The bill hasn’t been made into law just yet, but it is getting close after vaulting out of a committee 5-1 in the state’s House on Feb. 15 and receiving necessary backing from a counterpart in the Oklahoma Senate, where Sen. Dave Bullard has signed on. The next stop is a hearing on the full floor of the statehouse and then a vote.
When that vote will be is uncertain, a spokesperson for the bill’s sponsor, Republican Rep. Kevin West, told Law&Crime by phone on Wednesday. The timing could move fast or slow, depending on how quickly the bill’s sponsors want to get it through.
The Oklahoma Right to Life Act does more than add names into a database. It tracks how many abortions that person has had and when they had one. It will catalog the “probable gestational age of the unborn human being” and what “method [was] used to calculate gestational age.”
It will also require all abortion recipients’ physicians to deliver a written statement declaring why the procedure was necessary to “preserve the life of the pregnant woman” and attest to it under oath.
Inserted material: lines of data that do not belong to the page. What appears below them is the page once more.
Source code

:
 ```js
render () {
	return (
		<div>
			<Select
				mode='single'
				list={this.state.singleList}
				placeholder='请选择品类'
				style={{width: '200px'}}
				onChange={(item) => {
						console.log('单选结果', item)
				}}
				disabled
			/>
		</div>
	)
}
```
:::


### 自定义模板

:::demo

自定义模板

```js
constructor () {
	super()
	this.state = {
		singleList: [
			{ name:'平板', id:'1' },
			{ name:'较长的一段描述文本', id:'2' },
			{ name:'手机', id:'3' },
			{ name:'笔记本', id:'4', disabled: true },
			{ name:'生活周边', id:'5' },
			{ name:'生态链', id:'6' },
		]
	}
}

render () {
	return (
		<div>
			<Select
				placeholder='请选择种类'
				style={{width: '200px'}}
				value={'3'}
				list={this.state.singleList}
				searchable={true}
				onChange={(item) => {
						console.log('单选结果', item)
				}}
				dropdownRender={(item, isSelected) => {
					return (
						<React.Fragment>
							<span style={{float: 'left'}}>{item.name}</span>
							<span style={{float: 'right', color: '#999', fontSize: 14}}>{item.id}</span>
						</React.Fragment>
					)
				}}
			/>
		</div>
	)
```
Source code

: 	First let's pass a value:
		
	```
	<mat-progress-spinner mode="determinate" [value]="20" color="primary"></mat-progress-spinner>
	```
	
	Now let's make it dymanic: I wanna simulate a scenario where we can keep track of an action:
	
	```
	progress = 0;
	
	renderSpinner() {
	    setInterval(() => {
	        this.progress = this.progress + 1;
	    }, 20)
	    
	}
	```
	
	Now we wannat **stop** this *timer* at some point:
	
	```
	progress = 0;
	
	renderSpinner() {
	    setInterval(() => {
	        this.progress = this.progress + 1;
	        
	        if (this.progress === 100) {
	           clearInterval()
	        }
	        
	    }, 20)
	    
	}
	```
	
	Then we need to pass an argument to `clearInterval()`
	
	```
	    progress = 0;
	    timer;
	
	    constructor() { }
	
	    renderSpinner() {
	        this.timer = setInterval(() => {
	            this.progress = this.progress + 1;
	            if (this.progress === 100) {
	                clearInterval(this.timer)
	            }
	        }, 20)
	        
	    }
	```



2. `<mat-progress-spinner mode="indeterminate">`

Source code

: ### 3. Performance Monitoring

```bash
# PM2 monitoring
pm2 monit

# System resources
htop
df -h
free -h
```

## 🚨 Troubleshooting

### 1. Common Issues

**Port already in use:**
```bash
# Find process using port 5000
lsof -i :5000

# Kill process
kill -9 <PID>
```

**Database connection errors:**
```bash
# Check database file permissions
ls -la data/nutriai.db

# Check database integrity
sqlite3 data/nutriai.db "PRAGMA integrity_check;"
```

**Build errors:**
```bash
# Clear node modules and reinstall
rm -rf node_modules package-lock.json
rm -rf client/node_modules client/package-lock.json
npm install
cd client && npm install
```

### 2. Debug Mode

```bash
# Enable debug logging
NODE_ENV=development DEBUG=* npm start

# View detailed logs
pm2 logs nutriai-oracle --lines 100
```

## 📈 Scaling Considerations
All of this information is reported back to the Oklahoma State Department of Health and is meant to be confidential, according to a bill summary, but the full text of the bill points out the name could be unmasked with a court order.
As soon as the law is passed in Oklahoma, it would take effect within 30 days.
Notably, in Oklahoma, penalties for abortion providers are not just limited to the performing physician. The state uses a broader term of “health care provider,” meaning, according to the Oklahoma Human Right to Life Act, or HB 1326, “that would include physician assistants, nurses and nursing aides, medical assistants, hospital employees, medical facility employees or medical clinic employees.
In a report on the bill from the Daily Beast, local lawmakers like Oklahoma Minority Leader Cyndi Munson slammed the bill as a way to foment shame, fear and penalize people seeking abortions as well as those who provide them.
The bill’s sponsor, who did not immediately have a comment on the details of the law itself, reportedly argued in committee that the tracking system is much like the way state and federal offices would track births, or deaths.
When The Oklahoman covered debate on the bill after it got out of committee last week, it was noted that West came up with the legislation with the help of a Christian law firm with a long national reach: the Alliance Defending Freedom.
Another similar bill, HB 3013, is snaking its way to passage simultaneously. It is also co-sponsored by Bullard as well Oklahoma House Rep. Denise Crosswhite-Hader.
That bill criminalizes people who would deliver abortion-inducing drugs like mifepristone and would allow felony drug-trafficking charges to be brought with penalties, such as a fine of $100,000 or a sentence of up to 10 years in prison.
As Law&Crime previously reported, the Supreme Court will hear oral arguments on March 25 in FDA v. Alliance for Hippocratic Medicine to determine whether they can overturn a ruling that revoked approval for mifepristone last year.